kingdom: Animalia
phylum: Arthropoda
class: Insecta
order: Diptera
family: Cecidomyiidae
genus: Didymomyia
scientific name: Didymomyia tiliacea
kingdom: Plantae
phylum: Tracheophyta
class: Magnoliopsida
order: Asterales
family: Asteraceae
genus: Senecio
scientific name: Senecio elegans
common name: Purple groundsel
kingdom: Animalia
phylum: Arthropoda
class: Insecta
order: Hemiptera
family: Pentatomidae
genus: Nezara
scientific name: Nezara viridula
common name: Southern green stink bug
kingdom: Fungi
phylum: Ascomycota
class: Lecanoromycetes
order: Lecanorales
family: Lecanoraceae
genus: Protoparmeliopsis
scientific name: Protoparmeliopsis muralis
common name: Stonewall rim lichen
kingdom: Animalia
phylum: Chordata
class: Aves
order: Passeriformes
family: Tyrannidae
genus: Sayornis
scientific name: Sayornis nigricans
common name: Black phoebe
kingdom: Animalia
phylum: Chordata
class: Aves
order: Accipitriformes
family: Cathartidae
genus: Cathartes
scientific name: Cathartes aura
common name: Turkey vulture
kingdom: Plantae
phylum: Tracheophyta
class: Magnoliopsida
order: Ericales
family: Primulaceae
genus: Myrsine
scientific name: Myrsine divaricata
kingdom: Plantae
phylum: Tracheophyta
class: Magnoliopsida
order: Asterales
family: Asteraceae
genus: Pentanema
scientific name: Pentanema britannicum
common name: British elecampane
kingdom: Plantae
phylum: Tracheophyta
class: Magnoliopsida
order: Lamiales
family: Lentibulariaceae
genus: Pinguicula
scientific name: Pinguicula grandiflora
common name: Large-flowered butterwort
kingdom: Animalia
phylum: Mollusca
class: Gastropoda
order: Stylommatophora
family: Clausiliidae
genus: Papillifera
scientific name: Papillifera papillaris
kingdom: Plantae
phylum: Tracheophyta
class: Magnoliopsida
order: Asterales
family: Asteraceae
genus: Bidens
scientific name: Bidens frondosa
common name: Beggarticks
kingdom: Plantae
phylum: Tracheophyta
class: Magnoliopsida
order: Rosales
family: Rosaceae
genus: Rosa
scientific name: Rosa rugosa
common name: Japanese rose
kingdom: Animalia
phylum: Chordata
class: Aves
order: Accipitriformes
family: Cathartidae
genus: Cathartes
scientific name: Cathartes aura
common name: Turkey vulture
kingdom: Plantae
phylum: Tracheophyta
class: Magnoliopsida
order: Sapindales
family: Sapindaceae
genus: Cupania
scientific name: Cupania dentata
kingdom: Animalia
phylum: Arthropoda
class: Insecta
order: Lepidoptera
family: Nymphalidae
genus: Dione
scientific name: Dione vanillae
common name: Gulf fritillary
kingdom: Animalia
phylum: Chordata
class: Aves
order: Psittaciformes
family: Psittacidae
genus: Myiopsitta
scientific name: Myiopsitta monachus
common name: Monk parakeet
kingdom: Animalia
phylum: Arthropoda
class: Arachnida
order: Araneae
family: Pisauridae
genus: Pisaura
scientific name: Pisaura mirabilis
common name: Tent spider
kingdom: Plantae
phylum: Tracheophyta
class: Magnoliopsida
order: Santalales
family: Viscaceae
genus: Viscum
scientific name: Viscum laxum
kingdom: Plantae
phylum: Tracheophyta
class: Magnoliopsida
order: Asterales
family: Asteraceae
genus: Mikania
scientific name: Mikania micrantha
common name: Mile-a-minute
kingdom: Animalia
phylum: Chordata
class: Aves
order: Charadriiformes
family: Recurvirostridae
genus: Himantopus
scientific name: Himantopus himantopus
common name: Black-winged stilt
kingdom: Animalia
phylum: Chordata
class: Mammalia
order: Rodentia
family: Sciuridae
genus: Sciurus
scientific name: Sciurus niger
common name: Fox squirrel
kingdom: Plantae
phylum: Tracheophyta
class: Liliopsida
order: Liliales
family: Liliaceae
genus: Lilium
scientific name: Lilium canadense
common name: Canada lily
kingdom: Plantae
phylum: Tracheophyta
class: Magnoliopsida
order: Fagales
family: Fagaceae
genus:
###
▶ **What needs to be done**
Quote every one of the lines above word for word, in the same order.

▶ **Response**
kingdom: Animalia
phylum: Arthropoda
class: Insecta
order: Diptera
family: Cecidomyiidae
genus: Didymomyia
scientific name: Didymomyia tiliacea
kingdom: Plantae
phylum: Tracheophyta
class: Magnoliopsida
order: Asterales
family: Asteraceae
genus: Senecio
scientific name: Senecio elegans
common name: Purple groundsel
kingdom: Animalia
phylum: Arthropoda
class: Insecta
order: Hemiptera
family: Pentatomidae
genus: Nezara
scientific name: Nezara viridula
common name: Southern green stink bug
kingdom: Fungi
phylum: Ascomycota
class: Lecanoromycetes
order: Lecanorales
family: Lecanoraceae
genus: Protoparmeliopsis
scientific name: Protoparmeliopsis muralis
common name: Stonewall rim lichen
kingdom: Animalia
phylum: Chordata
class: Aves
order: Passeriformes
family: Tyrannidae
genus: Sayornis
scientific name: Sayornis nigricans
common name: Black phoebe
kingdom: Animalia
phylum: Chordata
class: Aves
order: Accipitriformes
family: Cathartidae
genus: Cathartes
scientific name: Cathartes aura
common name: Turkey vulture
kingdom: Plantae
phylum: Tracheophyta
class: Magnoliopsida
order: Ericales
family: Primulaceae
genus: Myrsine
scientific name: Myrsine divaricata
kingdom: Plantae
phylum: Tracheophyta
class: Magnoliopsida
order: Asterales
family: Asteraceae
genus: Pentanema
scientific name: Pentanema britannicum
common name: British elecampane
kingdom: Plantae
phylum: Tracheophyta
class: Magnoliopsida
order: Lamiales
family: Lentibulariaceae
genus: Pinguicula
scientific name: Pinguicula grandiflora
common name: Large-flowered butterwort
kingdom: Animalia
phylum: Mollusca
class: Gastropoda
order: Stylommatophora
family: Clausiliidae
genus: Papillifera
scientific name: Papillifera papillaris
kingdom: Plantae
phylum: Tracheophyta
class: Magnoliopsida
order: Asterales
family: Asteraceae
genus: Bidens
scientific name: Bidens frondosa
common name: Beggarticks
kingdom: Plantae
phylum: Tracheophyta
class: Magnoliopsida
order: Rosales
family: Rosaceae
genus: Rosa
scientific name: Rosa rugosa
common name: Japanese rose
kingdom: Animalia
phylum: Chordata
class: Aves
order: Accipitriformes
family: Cathartidae
genus: Cathartes
scientific name: Cathartes aura
common name: Turkey vulture
kingdom: Plantae
phylum: Tracheophyta
class: Magnoliopsida
order: Sapindales
family: Sapindaceae
genus: Cupania
scientific name: Cupania dentata
kingdom: Animalia
phylum: Arthropoda
class: Insecta
order: Lepidoptera
family: Nymphalidae
genus: Dione
scientific name: Dione vanillae
common name: Gulf fritillary
kingdom: Animalia
phylum: Chordata
class: Aves
order: Psittaciformes
family: Psittacidae
genus: Myiopsitta
scientific name: Myiopsitta monachus
common name: Monk parakeet
kingdom: Animalia
phylum: Arthropoda
class: Arachnida
order: Araneae
family: Pisauridae
genus: Pisaura
scientific name: Pisaura mirabilis
common name: Tent spider
kingdom: Plantae
phylum: Tracheophyta
class: Magnoliopsida
order: Santalales
family: Viscaceae
genus: Viscum
scientific name: Viscum laxum
kingdom: Plantae
phylum: Tracheophyta
class: Magnoliopsida
order: Asterales
family: Asteraceae
genus: Mikania
scientific name: Mikania micrantha
common name: Mile-a-minute
kingdom: Animalia
phylum: Chordata
class: Aves
order: Charadriiformes
family: Recurvirostridae
genus: Himantopus
scientific name: Himantopus himantopus
common name: Black-winged stilt
kingdom: Animalia
phylum: Chordata
class: Mammalia
order: Rodentia
family: Sciuridae
genus: Sciurus
scientific name: Sciurus niger
common name: Fox squirrel
kingdom: Plantae
phylum: Tracheophyta
class: Liliopsida
order: Liliales
family: Liliaceae
genus: Lilium
scientific name: Lilium canadense
common name: Canada lily
kingdom: Plantae
phylum: Tracheophyta
class: Magnoliopsida
order: Fagales
family: Fagaceae
genus:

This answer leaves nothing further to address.